■ Work to complete ■
Set down, word for word, the part of the Red Root passage below that opens with the words "Herbalist David Winston" and closes with "the pancreas function.".

■ Passage ■
%%
Michael Moore, the late “grand-daddy of Southwest herbalism,” took a particular interest in Red Root and went so far as to do some homegrown research on the plant.  He concludes that “much of its value comes from its effect on the integrity of blood proteins.  It helps increase the quality of blood charge, thereby increasing the repelling charge of the capillary cells. With improved charges, there is improved transport of blood fluid out into the interstitial colloids and more efficient uptake of lymph, as well as return of fluid back into the blood exiting the capillaries into the veins” (Moore, Medicinal Plants of the Mountain West, 216-217).

Matthew Wood’s constitutional or mental-emotional picture for Red Root takes us further and deepens the resonances.  As explained in his excellent Book of Herbal Wisdom, he considers the herb specific for “melancholy” which he equates with “artistic funk.”  Melancholy, he notes, is Greek for black bile, the humor associated with the spleen.  In ancient Greek medicine, black bile-dominant or melancholic types are cold and dry.  The Greek element (not to be confused with Chinese phase element) here is Earth; anyway, in both systems, Earth and the Spleen are associated with rumination and worry and just the sort of melancholic temperament that is prone to them.  For people who fit this set of associations–Earth, melancholia, swollen spleen, rumination–to a T, consider the remedy in small material doses or low homeopathic potencies.

Red Root richly deserves to be explored by both Western Herbalists and Western practitioners of Chinese Medicine for its Spleen affinity, with special reference to formulas that target the Spleen’s relationship to the blood.  Spleen qi deficient-type heavy menstrual bleeding with cold signs, for instance? Try Red Root with Bayberry Bark as a starting point.

What are some of your favorite Red Root combinations or other uses of this plant?

 

 

3 thoughts on “Western Herbs for Chinese Herbalists: Red Root

  1. Hi Jonathan,
    I like to connect the word melancholy (greek “melan”= dark/black and “chol” = bile) with the word “lugubrious” meaning dismal, gloomy, and unrelieved. Plus it is an amazingly slushy word to equate with the Chinese Spleen. I don’t think of Red Root so much of as a plant to be used daily but when it is indicated, I think it is able to turn the spirit and bring relief to someone who has been suffering or challenged by some issue for a while. In that sense, I think of more chronic issues or acute issues manifesting from long term poor health and affecting more sensitive vital organ functions such as the pancreas or Western liver and spleen.
    Herbalist David Winston (who has taught me these indications) says that it is indicated especially for acute pancreatitis for both alcohol induced (70% of cases) or non-alcohol induced types and also suggests Standardized Milk Thistle along with that. People with pancreatitis often look ill, with a fever, nausea, or vomiting. This is because the enzymes in the pancreas are actually eating it, instead of food, and caused bleeding, swelling, and destruction to the pancreas function.
%%
■ Records provided ■
%%
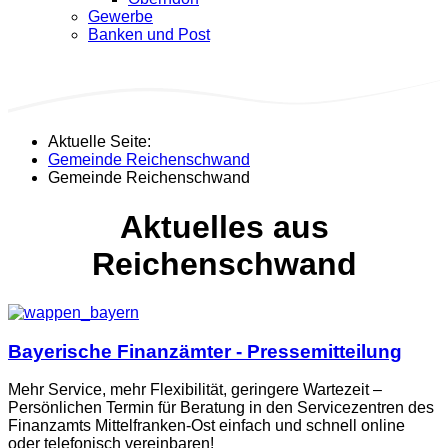
Gewerbe
Banken und Post
Aktuelle Seite:
Gemeinde Reichenschwand
Gemeinde Reichenschwand
Aktuelles aus
Reichenschwand
Bayerische Finanzämter - Pressemitteilung
Mehr Service, mehr Flexibilität, geringere Wartezeit –
Persönlichen Termin für Beratung in den Servicezentren des
Finanzamts Mittelfranken-Ost einfach und schnell online
oder telefonisch vereinbaren!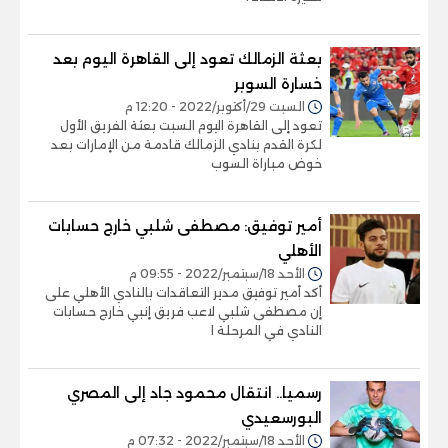
بعثة الزمالك تعود إلى القاهرة اليوم بعد
خسارة السوبر
السبت 29/أكتوبر/2022 - 12:20 م
تعود إلى القاهرة اليوم السبت بعثة الفريق الأول
لكرة القدم بنادي الزمالك قادمة من الإمارات بعد
خوض مباراة السوب
أمير توفيق: مصطفى شلبي خارج حسابات
الأهلي
الأحد 18/سبتمبر/2022 - 09:55 م
أكد أمير توفيق مدير التعاقدات بالنادي الأهلي على
إن مصطفى شلبي لاعب فريق إنبي خارج حسابات
النادي في المرحلة ا
رسميا.. انتقال محمود جاد إلى المصري
البورسعيدي
الأحد 18/سبتمبر/2022 - 07:32 م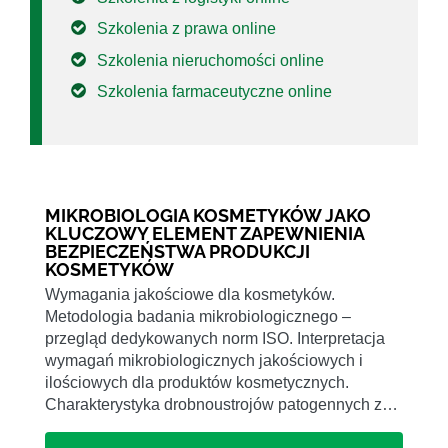
Szkolenia z prawa online
Szkolenia nieruchomości online
Szkolenia farmaceutyczne online
MIKROBIOLOGIA KOSMETYKÓW JAKO
KLUCZOWY ELEMENT ZAPEWNIENIA
BEZPIECZEŃSTWA PRODUKCJI
KOSMETYKÓW
Wymagania jakościowe dla kosmetyków.
Metodologia badania mikrobiologicznego –
przegląd dedykowanych norm ISO. Interpretacja
wymagań mikrobiologicznych jakościowych i
ilościowych dla produktów kosmetycznych.
Charakterystyka drobnoustrojów patogennych z…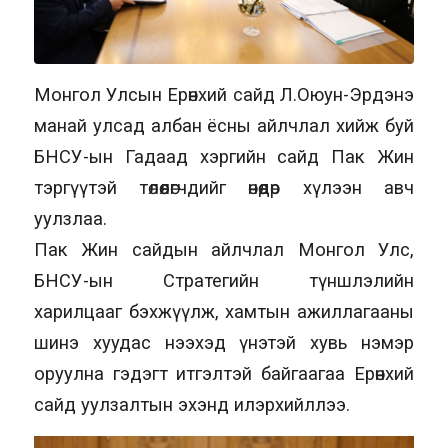
Монгол Улсын Ерөнхий сайд Л.Оюун-Эрдэнэ
манай улсад албан ёсны айлчлал хийж буй
БНСУ-ын Гадаад хэргийн сайд Пак Жин
тэргүүтэй төлөөлөгчдийг өнөөдөр хүлээн авч
уулзлаа.
Пак Жин сайдын айлчлал Монгол Улс,
БНСУ-ын Стратегийн түншлэлийн
харилцааг бэхжүүлж, хамтын ажиллагааны
шинэ хуудас нээхэд үнэтэй хувь нэмэр
оруулна гэдэгт итгэлтэй байгаагаа Ерөнхий
сайд уулзалтын эхэнд илэрхийллээ.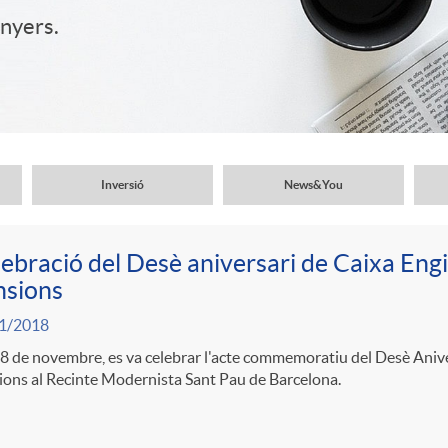
inyers.
Inversió
News&You
ebració del Desè aniversari de Caixa Engi
nsions
1/2018
 8 de novembre, es va celebrar l'acte commemoratiu del Desè Anive
ons al Recinte Modernista Sant Pau de Barcelona.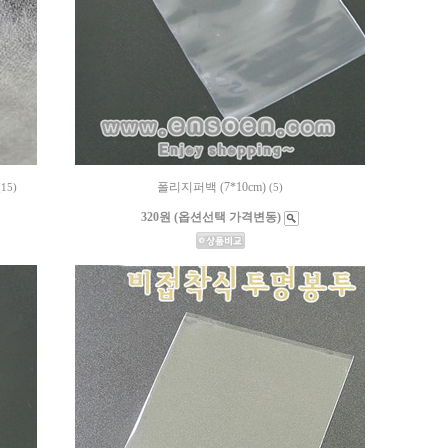
폴리지퍼백 (7*10cm)
(15)
(5)
320원 (옵션선택 가격변동)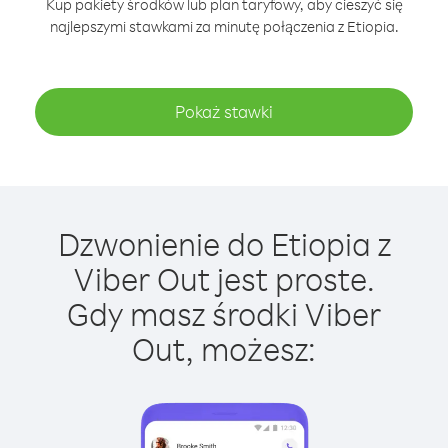
Kup pakiety środków lub plan taryfowy, aby cieszyć się
najlepszymi stawkami za minutę połączenia z Etiopia.
Pokaż stawki
Dzwonienie do Etiopia z
Viber Out jest proste.
Gdy masz środki Viber
Out, możesz: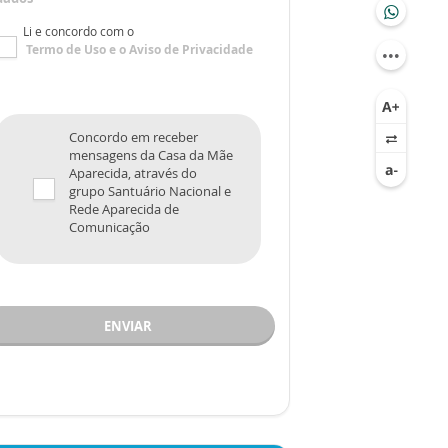
Li e concordo com o
Termo de Uso
e o
Aviso de Privacidade
Concordo em receber
mensagens da Casa da Mãe
Aparecida, através do
grupo Santuário Nacional e
Rede Aparecida de
Comunicação
ENVIAR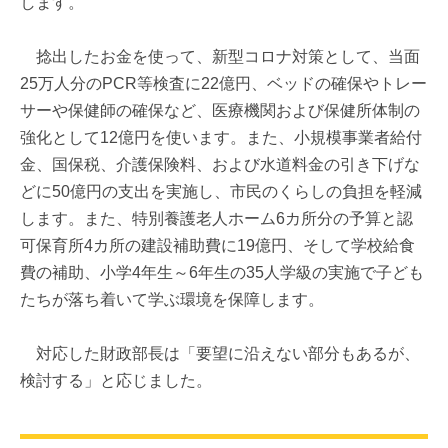
します。
捻出したお金を使って、新型コロナ対策として、当面
25万人分のPCR等検査に22億円、ベッドの確保やトレー
サーや保健師の確保など、医療機関および保健所体制の
強化として12億円を使います。また、小規模事業者給付
金、国保税、介護保険料、および水道料金の引き下げな
どに50億円の支出を実施し、市民のくらしの負担を軽減
します。また、特別養護老人ホーム6カ所分の予算と認
可保育所4カ所の建設補助費に19億円、そして学校給食
費の補助、小学4年生～6年生の35人学級の実施で子ども
たちが落ち着いて学ぶ環境を保障します。
対応した財政部長は「要望に沿えない部分もあるが、
検討する」と応じました。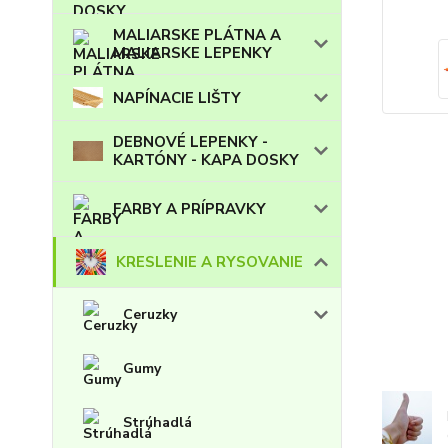
MALIARSKE PLÁTNA A
MALIARSKE LEPENKY
NAPÍNACIE LIŠTY
DEBNOVÉ LEPENKY -
KARTÓNY - KAPA DOSKY
FARBY A PRÍPRAVKY
KRESLENIE A RYSOVANIE
Ceruzky
Gumy
Strúhadlá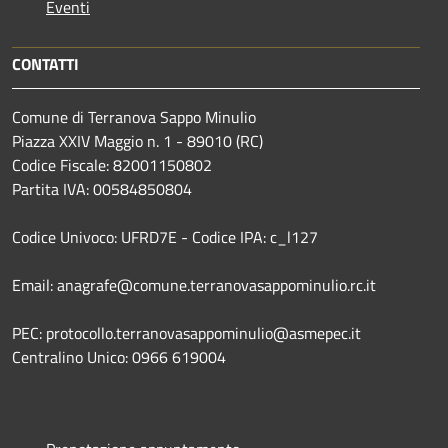
Eventi
CONTATTI
Comune di Terranova Sappo Minulio
Piazza XXIV Maggio n. 1 - 89010 (RC)
Codice Fiscale: 82001150802
Partita IVA: 00584850804
Codice Univoco: UFRD7E - Codice IPA: c_l127
Email: anagrafe@comune.terranovasappominulio.rc.it
PEC: protocollo.terranovasappominulio@asmepec.it
Centralino Unico: 0966 619004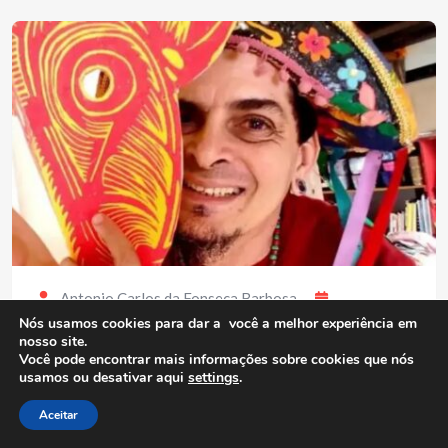
Antonio Carlos da Fonseca Barbosa
06/08/2026
(0)
Entrevistas
,
MPB
Nós usamos cookies para dar a você a melhor experiência em
nosso site.
Tony Azevedo
Você pode encontrar mais informações sobre cookies que nós
usamos ou desativar aqui
settings
.
Compartilhe conhecimento Tony Azevedo celebra a
Aceitar
cultura popular brasileira por meio da música, da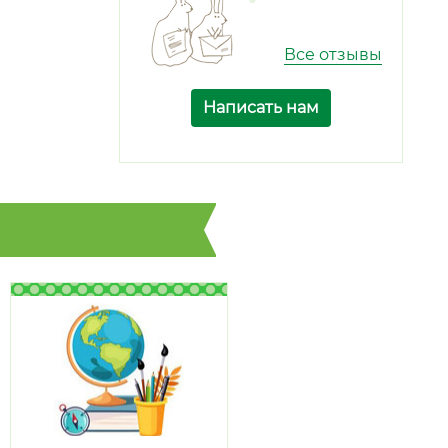
Все отзывы
Написать нам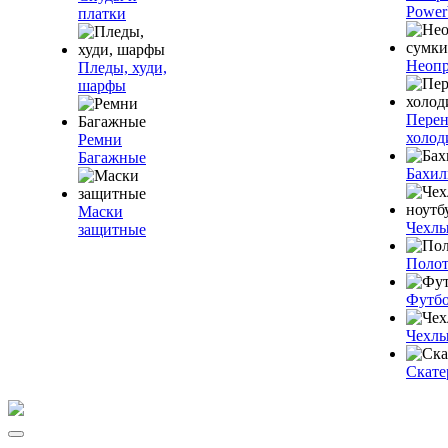
Power
платки
Неопр
Пледы, худи,
шарфы
Пере
холод
Ремни
Багажные
Бахи
Маски
Чехлы
защитные
Полот
Футб
Чехлы
Скате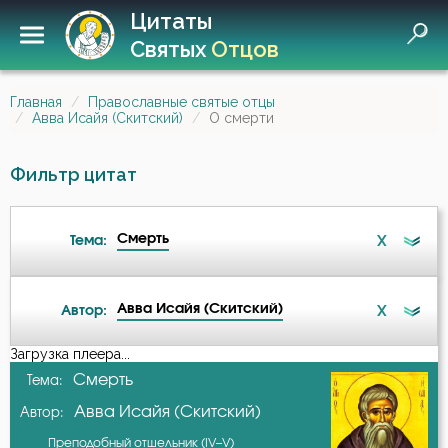
Цитаты
Святых
Отцов
Главная
Православные святые отцы
Авва Исайя (Скитский)
О смерти
Фильтр цитат
Смерть
X
Тема:
Авва Исайя (Скитский)
X
Автор:
Ад
Загрузка плеера...
А-я
Смерть
Тема:
Бдение
Авва Исайя (Скитский)
Автор:
Авва Исайя (Скитский)
Бедность
Преподобный отшельник (IV–V)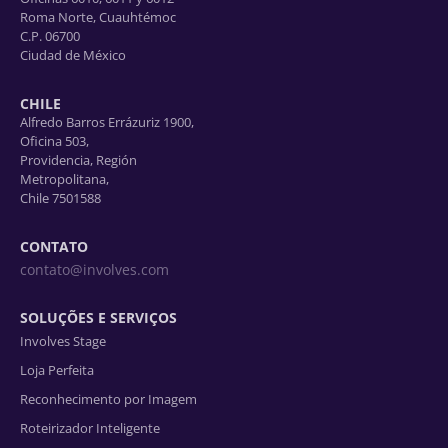
Roma Norte, Cuauhtémoc
C.P. 06700
Ciudad de México
CHILE
Alfredo Barros Errázuriz 1900,
Oficina 503,
Providencia, Región
Metropolitana,
Chile 7501588
CONTATO
contato@involves.com
SOLUÇÕES E SERVIÇOS
Involves Stage
Loja Perfeita
Reconhecimento por Imagem
Roteirizador Inteligente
%%
■ Solution to this task ■
Herbalist David Winston (who has taught me these indications) says that it is indicated especially for acute pancreatitis for both alcohol induced (70% of cases) or non-alcohol induced types and also suggests Standardized Milk Thistle along with that. People with pancreatitis often look ill, with a fever, nausea, or vomiting. This is because the enzymes in the pancreas are actually eating it, instead of food, and caused bleeding, swelling, and destruction to the pancreas function.